Aim
Reproduce the lines of the records below word for word. Start at the line that contains "kingdom: Animalia" and stop after the line that contains "scientific name: Polites vibex".

---

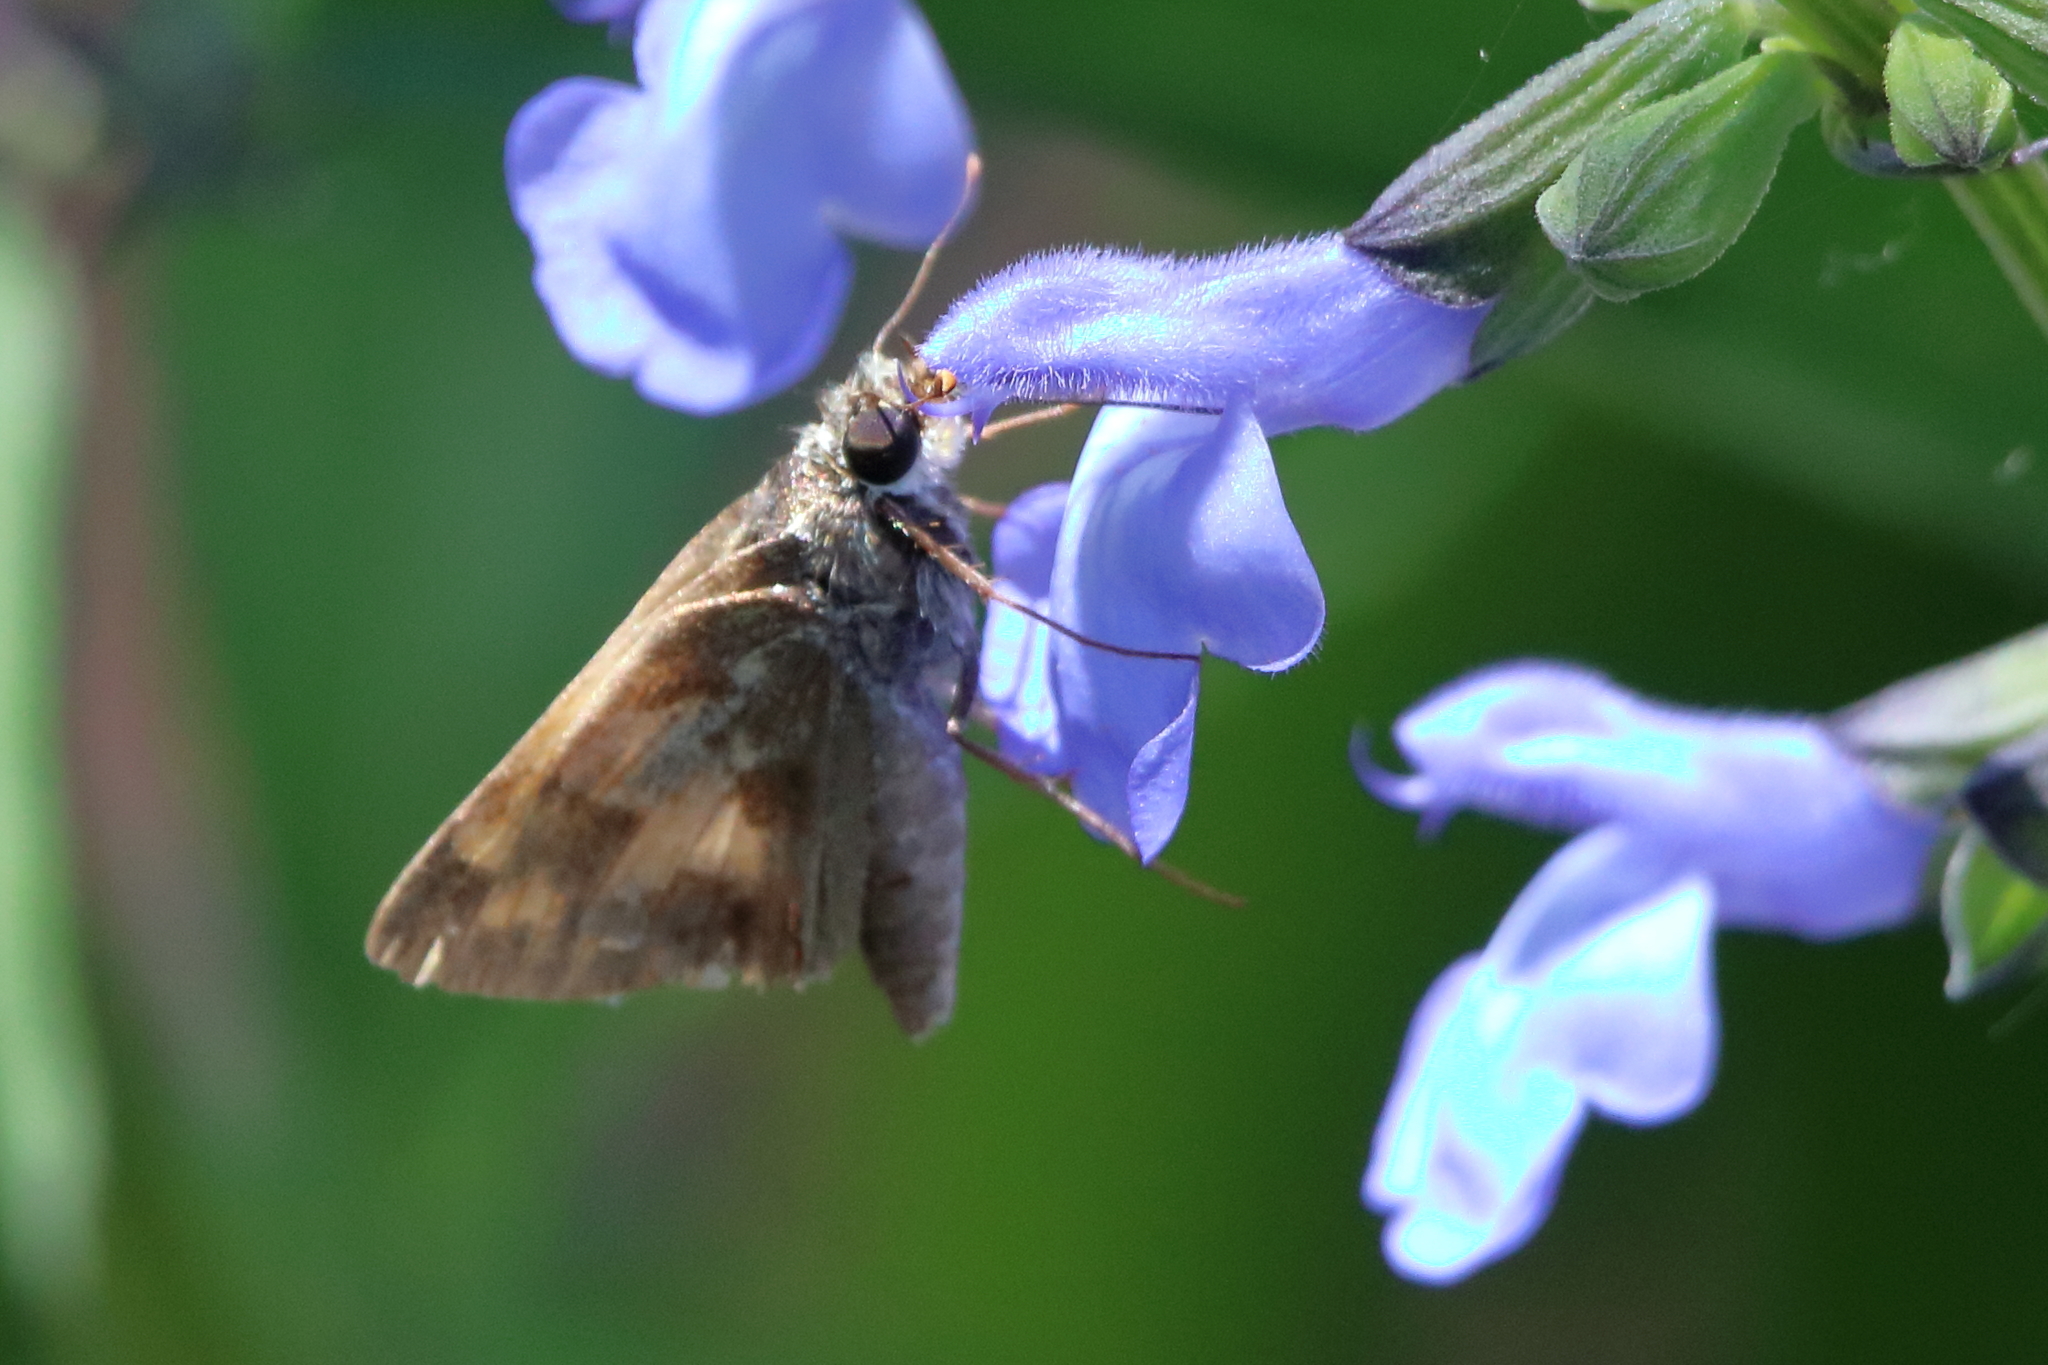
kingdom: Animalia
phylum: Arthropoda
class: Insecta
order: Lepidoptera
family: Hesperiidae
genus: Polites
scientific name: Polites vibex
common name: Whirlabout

---

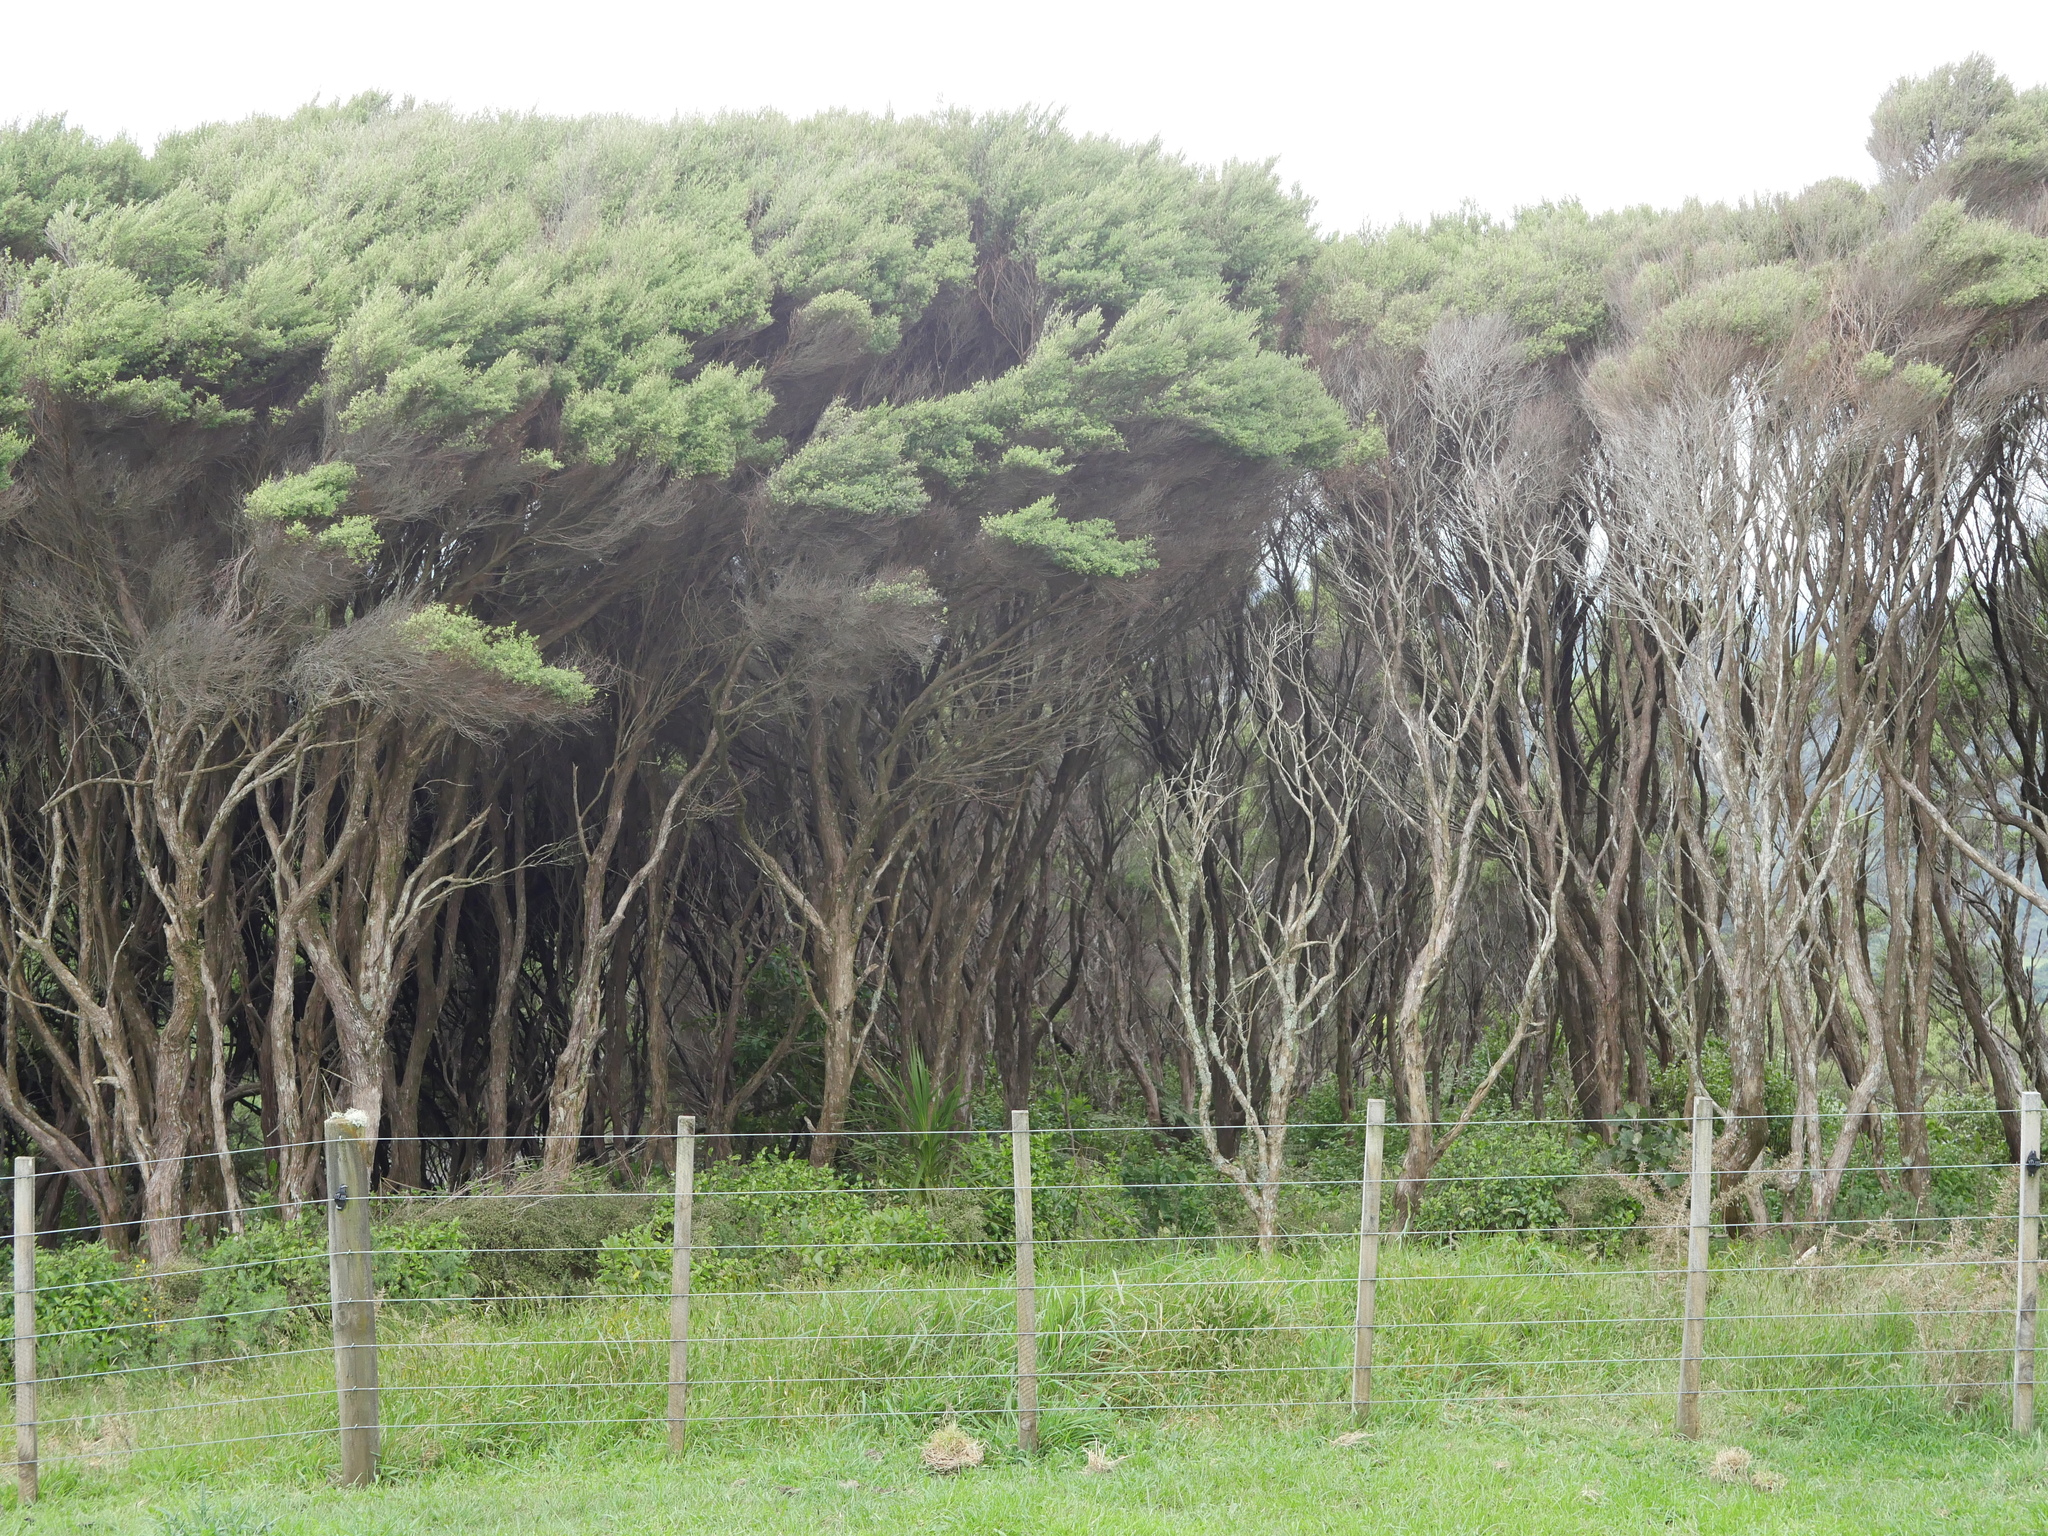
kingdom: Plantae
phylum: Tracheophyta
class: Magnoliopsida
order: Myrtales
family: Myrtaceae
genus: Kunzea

---

Response to the task
kingdom: Animalia
phylum: Arthropoda
class: Insecta
order: Lepidoptera
family: Hesperiidae
genus: Polites
scientific name: Polites vibex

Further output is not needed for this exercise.